Mumbai: The Reserve Bank of India (RBI) is concerned over the heavy foreign capital flow into the domestic market, calling it a “potential threat”, and saying that the regulator is considering ways of dealing with the excessive fund movement, even as inflation remains a concern.
“It (capital flows) is becoming a larger global problem because of the imbalance that there is so much of liquidity and the returns are skewed towards emerging markets,” RBI deputy governor Subir Gokarn said at a private equity conference in Mumbai on Tuesday. “So it is emerging as a potential threat and we are clearly thinking of ways in which we can deal with it.”

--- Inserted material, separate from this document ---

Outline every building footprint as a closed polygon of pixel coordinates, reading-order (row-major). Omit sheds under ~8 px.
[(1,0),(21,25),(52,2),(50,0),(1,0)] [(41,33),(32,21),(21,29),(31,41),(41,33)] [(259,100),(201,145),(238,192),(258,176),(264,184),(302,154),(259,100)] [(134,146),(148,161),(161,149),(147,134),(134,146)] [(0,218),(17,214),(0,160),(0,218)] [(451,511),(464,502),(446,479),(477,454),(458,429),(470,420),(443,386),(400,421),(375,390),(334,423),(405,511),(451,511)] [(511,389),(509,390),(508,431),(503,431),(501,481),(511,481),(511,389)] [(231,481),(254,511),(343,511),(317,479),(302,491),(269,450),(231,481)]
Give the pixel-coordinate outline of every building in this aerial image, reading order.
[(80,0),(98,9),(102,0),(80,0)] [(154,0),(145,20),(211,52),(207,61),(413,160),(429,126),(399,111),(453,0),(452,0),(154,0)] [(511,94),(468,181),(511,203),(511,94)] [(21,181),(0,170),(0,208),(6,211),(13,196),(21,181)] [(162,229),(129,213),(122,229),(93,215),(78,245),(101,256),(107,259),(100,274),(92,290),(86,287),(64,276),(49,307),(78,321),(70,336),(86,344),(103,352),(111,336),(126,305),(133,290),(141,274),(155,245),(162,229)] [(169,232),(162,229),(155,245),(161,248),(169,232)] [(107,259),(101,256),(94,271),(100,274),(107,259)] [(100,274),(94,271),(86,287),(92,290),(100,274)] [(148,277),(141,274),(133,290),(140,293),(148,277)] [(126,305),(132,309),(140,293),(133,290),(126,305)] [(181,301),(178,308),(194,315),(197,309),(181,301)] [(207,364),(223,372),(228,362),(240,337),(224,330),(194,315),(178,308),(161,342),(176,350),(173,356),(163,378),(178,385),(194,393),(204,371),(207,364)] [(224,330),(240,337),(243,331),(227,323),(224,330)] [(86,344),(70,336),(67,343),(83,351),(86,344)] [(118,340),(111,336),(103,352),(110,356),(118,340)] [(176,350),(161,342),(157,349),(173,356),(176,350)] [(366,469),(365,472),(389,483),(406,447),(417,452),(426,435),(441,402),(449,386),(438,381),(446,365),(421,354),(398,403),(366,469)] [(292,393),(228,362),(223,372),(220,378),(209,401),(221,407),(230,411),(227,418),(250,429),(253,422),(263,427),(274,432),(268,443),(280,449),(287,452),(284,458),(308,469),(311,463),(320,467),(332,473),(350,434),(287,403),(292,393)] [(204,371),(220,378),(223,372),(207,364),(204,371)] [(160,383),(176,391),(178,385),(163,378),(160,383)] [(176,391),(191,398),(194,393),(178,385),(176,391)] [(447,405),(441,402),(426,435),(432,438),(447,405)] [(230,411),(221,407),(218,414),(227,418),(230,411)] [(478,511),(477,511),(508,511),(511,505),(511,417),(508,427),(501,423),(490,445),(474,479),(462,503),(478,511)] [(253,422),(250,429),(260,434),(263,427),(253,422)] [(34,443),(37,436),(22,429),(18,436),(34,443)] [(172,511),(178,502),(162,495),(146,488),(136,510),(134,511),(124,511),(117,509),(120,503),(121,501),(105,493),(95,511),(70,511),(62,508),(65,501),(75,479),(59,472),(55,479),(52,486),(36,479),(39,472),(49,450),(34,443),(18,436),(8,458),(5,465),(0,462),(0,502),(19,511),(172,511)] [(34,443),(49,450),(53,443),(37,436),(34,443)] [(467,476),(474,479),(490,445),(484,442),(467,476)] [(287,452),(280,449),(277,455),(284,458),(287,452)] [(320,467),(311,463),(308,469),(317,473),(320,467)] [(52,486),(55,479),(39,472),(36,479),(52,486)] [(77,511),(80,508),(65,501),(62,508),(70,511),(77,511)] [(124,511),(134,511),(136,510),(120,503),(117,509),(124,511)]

Foreign fund flows into domestic equities so far this year are at around $20 billion (Rs89,400 crore), with about one-third of that entering the market since the start of September, driving up stock prices and putting upward pressure on the rupee. The partially convertible rupee rose to 44.2525 per dollar on Monday, its highest in five months, before easing on Tuesday to 44.705.
“As long as the capital flows are in excess of the current account deficit, the pressure to appreciate will continue and it could potentially disrupt,” Gokarn said.
India’s current account deficit widened in the June quarter from the previous three months to $13.7 billion.
Interestingly, RBI’s comments came shortly after finance minister Pranab Mukherjee said there was no need to intervene in the foreign exchange market or cap foreign portfolio inflows now.
“We are watching the inflow of funds. But I don’t think it’s time to put any restriction on it,” Mukherjee said in an interview. “I feel we do not need to be panicky, but should be careful and cautious.”
Noting that the apex bank is nearing the completion of its monetary policy normalization, Gokarn, however, added that high inflation, still hovering above the targeted level, remains a concern.
India’s headline inflation, after staying in double digits for five months since February, began easing and stood at 8.5% in August, but is still above RBI’s projection of 6 % by end-March.
Deepak Mohanty, executive director at RBI, said in a speech delivered at the Bankers Club, Chennai, late last month, that India needs to make appropriate policy responses to contain the high inflation.
“It is important to persevere with appropriate policy responses so that the high inflation seen in the recent months does not get entrenched. Even if the trigger for inflation is from the supply side, its persistence necessitates monetary policy responses to bring inflation rate back to its trend and anchor inflationary expectations,” Mohanty said.
RBI is scheduled to announce its mid-term policy review on 2 November.
The central bank has upped its key policy rates five times this year, with the latest being on 16 September at its first ever mid-quarter review, when it had hiked its repo rate, at which it lends to banks, by 0.25 percentage point to 6%, and reverse repo rate, at which it borrows from banks, by 0.5 percentage point to 5%.
“The current inflation scenario is a cause of concern, as the inflation rate persists well above the upper bound of the comfort zone,” Gokarn said.
The yield on India’s 10-year benchmark bond rose four basis points after the inflation comment to close flat at Monday’s level of 7.94%. In early morning trading, the yield had dropped to 7.90%. One basis point is one-hundredth of a percentage point.
Arvind Sampath, director, rates trading at Standard Chartered Bank, said Gokarn’s comments could be an indication that the banking regulator may be considering raising policy rates further in the upcoming review. “Post today’s comment on inflation, the bond market has begun repricing the chance that there would be a rate hike in November. The probability of that seemed lower with inflation stabilizing earlier. Since capital inflows are currently not disruptive, nothing specific is expected by the market, and the market was largely unaffected by the comments,” Sampath said.
Anup Roy and Reuters contributed to this story.